- Task prompt -
If a line in the listing below contains "MMoexp", return that line.

- Stored data -
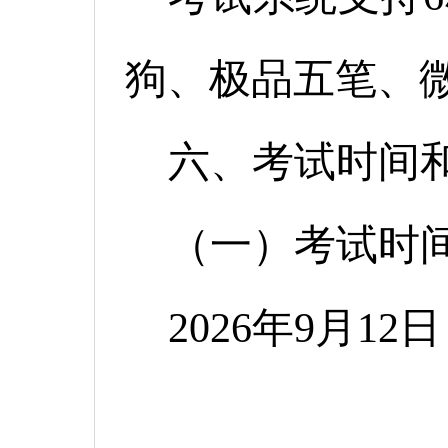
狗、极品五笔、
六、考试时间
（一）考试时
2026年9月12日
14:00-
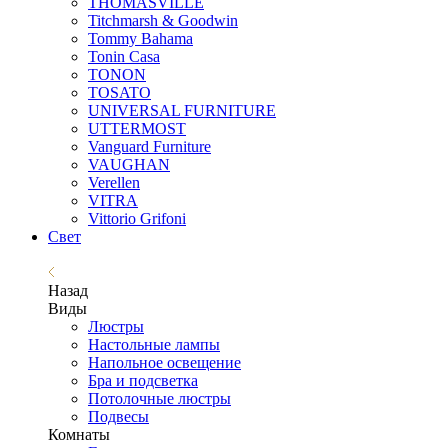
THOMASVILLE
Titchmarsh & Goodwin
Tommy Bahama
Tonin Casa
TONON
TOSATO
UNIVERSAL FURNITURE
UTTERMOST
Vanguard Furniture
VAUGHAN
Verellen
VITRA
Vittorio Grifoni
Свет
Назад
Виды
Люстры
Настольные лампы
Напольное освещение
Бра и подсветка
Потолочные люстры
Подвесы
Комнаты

==

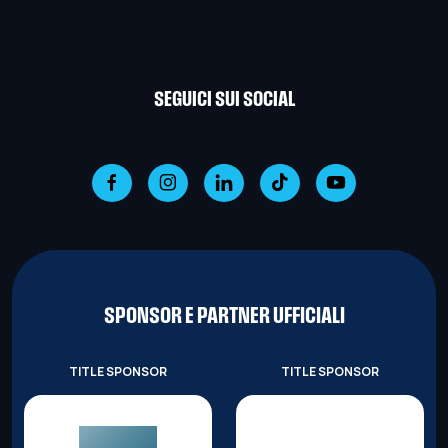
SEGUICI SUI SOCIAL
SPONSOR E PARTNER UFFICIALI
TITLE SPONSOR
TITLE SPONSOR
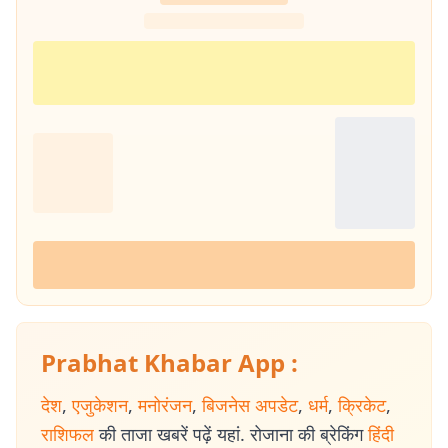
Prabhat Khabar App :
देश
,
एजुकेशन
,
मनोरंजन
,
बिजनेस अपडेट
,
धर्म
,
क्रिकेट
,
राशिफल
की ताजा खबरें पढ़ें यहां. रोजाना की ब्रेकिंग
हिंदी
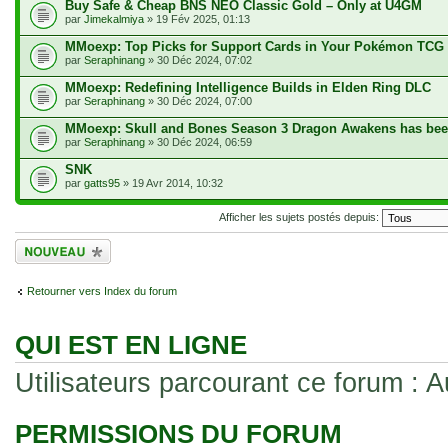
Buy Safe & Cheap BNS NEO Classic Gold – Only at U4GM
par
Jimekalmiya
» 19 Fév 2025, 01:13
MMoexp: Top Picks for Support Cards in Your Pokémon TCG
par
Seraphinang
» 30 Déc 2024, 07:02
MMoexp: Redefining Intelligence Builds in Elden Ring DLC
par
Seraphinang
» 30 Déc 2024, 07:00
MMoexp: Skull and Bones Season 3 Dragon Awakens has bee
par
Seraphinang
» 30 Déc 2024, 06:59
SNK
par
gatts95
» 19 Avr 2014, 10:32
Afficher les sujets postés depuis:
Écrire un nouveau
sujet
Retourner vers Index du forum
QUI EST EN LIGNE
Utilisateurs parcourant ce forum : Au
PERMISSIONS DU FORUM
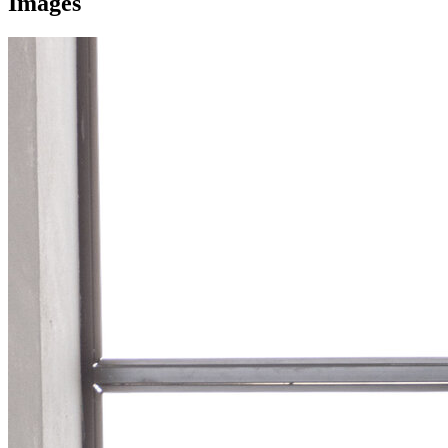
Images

- Result -
MMoexp: Top Picks for Support Cards in Your Pokémon TCG
MMoexp: Redefining Intelligence Builds in Elden Ring DLC
MMoexp: Skull and Bones Season 3 Dragon Awakens has bee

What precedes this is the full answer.